BEGIN Passage shown
The primary cancer outcomes were colorectal [37], breast (overall) [38], prostate [39], lung [40] and endometrial cancers [41]. To address tumour heterogeneity, secondary cancer outcomes included molecularly defined breast cancer subtypes [38]: luminal A‐like, luminal B‐like, luminal B/human epidermal growth factor receptor 2 (HER2)‐negative‐like, HER2‐enriched‐like, triple‐negative, BRCA1 mutation carriers, oestrogen receptor (ER)‐positive‐like and ER‐negative‐like. Genetic associations with the outcomes were derived from the largest European ancestry restricted GWAS summary statistics obtained from the GWAS Catalogue [42], Table S3.
END Passage shown
BEGIN Information provided
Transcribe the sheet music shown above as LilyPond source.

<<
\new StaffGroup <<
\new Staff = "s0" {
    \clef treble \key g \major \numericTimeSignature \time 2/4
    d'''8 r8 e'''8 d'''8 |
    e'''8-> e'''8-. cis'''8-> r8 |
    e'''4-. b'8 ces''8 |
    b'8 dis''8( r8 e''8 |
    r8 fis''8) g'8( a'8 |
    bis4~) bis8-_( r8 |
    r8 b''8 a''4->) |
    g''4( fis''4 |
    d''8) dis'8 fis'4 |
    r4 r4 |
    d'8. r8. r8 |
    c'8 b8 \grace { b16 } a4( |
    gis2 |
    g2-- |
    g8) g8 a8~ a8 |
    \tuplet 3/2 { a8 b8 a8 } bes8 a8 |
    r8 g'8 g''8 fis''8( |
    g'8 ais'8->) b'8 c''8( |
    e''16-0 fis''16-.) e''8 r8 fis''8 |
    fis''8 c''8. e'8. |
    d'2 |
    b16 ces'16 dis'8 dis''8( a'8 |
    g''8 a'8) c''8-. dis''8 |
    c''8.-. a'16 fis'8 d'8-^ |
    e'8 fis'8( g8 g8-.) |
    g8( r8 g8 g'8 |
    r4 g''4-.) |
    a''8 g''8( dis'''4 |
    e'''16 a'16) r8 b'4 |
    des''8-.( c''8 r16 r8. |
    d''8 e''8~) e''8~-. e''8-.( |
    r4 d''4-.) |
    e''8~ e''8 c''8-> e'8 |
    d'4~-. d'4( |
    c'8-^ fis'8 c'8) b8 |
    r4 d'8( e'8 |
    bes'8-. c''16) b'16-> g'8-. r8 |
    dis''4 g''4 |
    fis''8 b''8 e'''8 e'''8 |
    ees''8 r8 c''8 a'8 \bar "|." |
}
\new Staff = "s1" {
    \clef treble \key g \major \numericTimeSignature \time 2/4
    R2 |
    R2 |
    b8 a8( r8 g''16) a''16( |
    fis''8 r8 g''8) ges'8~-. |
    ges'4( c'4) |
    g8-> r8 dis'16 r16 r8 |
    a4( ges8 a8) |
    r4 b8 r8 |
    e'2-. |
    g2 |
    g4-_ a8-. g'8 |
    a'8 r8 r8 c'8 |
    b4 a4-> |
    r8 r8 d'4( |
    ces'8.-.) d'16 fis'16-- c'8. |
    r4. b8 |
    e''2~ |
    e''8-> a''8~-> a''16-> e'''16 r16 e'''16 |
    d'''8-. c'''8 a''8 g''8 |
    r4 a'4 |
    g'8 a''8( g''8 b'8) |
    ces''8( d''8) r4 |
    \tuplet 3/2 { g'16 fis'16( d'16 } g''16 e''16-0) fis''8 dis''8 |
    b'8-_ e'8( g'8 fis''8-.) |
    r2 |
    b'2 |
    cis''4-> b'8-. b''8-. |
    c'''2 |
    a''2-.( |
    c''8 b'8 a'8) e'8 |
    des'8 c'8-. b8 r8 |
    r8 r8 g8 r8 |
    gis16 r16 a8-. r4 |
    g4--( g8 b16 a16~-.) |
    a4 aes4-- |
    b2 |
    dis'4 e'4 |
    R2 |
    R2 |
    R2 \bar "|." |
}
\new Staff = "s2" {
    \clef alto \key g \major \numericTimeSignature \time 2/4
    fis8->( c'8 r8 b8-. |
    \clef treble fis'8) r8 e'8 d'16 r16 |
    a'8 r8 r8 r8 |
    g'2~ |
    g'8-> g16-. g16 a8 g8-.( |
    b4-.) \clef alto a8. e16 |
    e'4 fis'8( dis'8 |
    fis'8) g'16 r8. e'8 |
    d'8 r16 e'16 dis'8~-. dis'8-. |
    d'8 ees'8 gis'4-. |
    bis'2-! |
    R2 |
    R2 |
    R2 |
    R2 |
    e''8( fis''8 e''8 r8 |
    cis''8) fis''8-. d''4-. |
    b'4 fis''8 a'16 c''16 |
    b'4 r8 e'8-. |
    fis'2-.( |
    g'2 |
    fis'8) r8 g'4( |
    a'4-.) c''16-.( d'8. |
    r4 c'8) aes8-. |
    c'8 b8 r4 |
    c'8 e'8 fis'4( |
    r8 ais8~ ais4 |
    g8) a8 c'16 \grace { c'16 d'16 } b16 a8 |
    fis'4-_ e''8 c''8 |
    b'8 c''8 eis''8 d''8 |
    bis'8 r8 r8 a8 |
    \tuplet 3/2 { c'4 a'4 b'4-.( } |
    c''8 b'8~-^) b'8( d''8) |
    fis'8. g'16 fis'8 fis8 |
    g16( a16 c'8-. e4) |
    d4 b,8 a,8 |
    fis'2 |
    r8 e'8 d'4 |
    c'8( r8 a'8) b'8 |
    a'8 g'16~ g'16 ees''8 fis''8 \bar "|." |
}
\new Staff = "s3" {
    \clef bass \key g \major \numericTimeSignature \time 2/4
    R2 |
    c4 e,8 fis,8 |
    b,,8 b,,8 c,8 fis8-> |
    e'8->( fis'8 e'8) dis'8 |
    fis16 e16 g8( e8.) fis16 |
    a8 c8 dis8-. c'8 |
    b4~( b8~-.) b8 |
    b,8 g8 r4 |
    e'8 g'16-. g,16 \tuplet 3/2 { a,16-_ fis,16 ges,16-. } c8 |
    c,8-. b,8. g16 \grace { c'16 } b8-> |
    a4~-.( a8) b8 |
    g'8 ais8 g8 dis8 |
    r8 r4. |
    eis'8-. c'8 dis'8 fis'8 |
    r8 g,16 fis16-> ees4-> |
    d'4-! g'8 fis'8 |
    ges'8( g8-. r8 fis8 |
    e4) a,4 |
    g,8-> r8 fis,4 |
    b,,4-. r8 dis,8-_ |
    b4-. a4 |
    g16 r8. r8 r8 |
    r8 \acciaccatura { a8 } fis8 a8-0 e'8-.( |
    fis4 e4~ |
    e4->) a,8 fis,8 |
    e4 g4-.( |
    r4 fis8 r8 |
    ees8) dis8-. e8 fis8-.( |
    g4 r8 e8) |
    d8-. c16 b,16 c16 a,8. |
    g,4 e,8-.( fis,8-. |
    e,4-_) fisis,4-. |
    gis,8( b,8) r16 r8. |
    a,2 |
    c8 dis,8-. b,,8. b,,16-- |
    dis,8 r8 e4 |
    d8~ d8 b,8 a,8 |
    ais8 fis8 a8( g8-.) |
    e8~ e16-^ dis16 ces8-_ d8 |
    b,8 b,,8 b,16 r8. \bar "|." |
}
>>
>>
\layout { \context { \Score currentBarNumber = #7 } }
END Information provided
§ Task set:
a) According to the passage on cancer outcomes, which five cancers were the primary outcomes?
b) Continue the passage on cancer outcomes from where it stops.
These lines have nothing to do with the passage on cancer outcomes.

§ Answers for each item:
a) Colorectal, breast (overall), prostate, lung and endometrial cancers.

b)
2.7. Statistical Analysis

We quantified instrument strength using the approximated F statistic (Beta_GX/SE_GX)², with F statistic > 10 indicating minimal weak instrument bias [15]. For drug‐target Mendelian randomization analyses with limited instruments, we used the Wald ratio method. For conventional Mendelian randomization analyses of HbA1c on cancer outcomes, the main analysis was inverse‐variance weighted (IVW) regression with multiplicative random effects, which assumes balanced pleiotropy. We assessed potential horizontal pleiotropy through Cochran's Q test for heterogeneity and the MR‐Egger intercept. To assess robustness, we conducted sensitivity analyses using MR‐Egger (valid under the instrument strength independent of direct effect assumption), weighted median (requiring > 50% valid instruments) and weighted mode (plurality valid instruments) approaches [43]; consistent results across methods strengthen causal inference. To control for multiple testing, we applied a false discovery rate (FDR) correction (α = 0.05) separately for primary and secondary outcomes [44].

All analyses were performed using R version 4.4.1 with the ‘TwoSampleMR’ (version 0.6.15) and ‘forestplot’ (version 3.1.6) packages for statistical modelling and visualisation, respectively.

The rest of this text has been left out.